Over the Horizon

By overthehorizon

Life of the market

Welcome to the colorful heady sights and sounds of Mercado 9th de Octubre. We're quickly finding that ten people go through a ton of food and some major grocery shopping is in order. I love introducing people to new places and cultures and watching them observe, process, and have fun with it. The role of the host, the guide, the teacher suits me well. For most of these guys the stimulation of the market compounded by the processing of new country, culture, language, life is probably something akin to sensory overload. Oh, how I love that feeling! Only there are we able to see so clearly. Open, unattached, no room for bias thought caught only in the action and moment. Free.

A blur of people. Small children running up and down the aisles. Wizened squat old woman sitting behind heaping fruit stands cajoling as you pass. Pina, aguacate, mora, mango....cinco por un dolar! Vision blurred in color and motion. Navigating the aisles of color like a bee in wide angle hexagonal double vision.
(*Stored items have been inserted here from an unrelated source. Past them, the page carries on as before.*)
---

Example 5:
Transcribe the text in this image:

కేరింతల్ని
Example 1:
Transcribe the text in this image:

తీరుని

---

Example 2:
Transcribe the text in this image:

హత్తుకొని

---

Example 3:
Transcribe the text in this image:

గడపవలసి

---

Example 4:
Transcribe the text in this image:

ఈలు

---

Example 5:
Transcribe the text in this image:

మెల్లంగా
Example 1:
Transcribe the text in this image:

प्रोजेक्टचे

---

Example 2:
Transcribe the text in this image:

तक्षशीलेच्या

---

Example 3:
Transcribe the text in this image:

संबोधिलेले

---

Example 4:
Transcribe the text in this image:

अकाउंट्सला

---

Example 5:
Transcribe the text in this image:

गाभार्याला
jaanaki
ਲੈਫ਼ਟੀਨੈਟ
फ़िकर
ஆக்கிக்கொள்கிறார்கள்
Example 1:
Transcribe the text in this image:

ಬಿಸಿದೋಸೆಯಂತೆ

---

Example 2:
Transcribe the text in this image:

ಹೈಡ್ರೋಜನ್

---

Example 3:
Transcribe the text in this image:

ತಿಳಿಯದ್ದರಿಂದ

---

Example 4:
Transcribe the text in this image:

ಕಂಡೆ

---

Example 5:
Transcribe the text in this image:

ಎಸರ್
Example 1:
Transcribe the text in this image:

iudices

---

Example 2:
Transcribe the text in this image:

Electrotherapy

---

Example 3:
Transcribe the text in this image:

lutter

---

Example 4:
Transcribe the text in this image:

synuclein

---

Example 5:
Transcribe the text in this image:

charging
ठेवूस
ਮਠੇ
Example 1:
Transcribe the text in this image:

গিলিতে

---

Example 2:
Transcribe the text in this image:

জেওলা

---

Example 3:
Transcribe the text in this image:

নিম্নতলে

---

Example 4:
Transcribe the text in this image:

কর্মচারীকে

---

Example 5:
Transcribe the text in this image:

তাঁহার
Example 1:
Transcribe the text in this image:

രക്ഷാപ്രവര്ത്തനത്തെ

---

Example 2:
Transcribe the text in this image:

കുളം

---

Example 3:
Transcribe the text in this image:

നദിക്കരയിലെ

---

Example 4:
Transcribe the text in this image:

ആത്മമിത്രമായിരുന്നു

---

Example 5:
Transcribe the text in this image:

Tasting the savory taste of slow cooked pork shaved right off a whole hog roasting on the aisle. Chancho de sevo, yapingachos, and puffed up choclo corn garnished with onions and cilantro. The crispy bubbled up skin is the best part. All washed down with a homemade coco batido shake sweet as nectar. Taste bud overload. The smells of sweet ripe and rotting fruit, slow cooked meat, and the faint smell of diesel exhaust lingering from the street combines into a strong aroma. Orafactory overload. And finally, the haggled murmuring, rebounding echoes of bustle and shuffle, and the shouts and squeles of children prick your ears distractedly. And the blur goes round you as you wander on giddy to the next eye candy of fruits.

It's the same as I left it last time. A riot of the senses.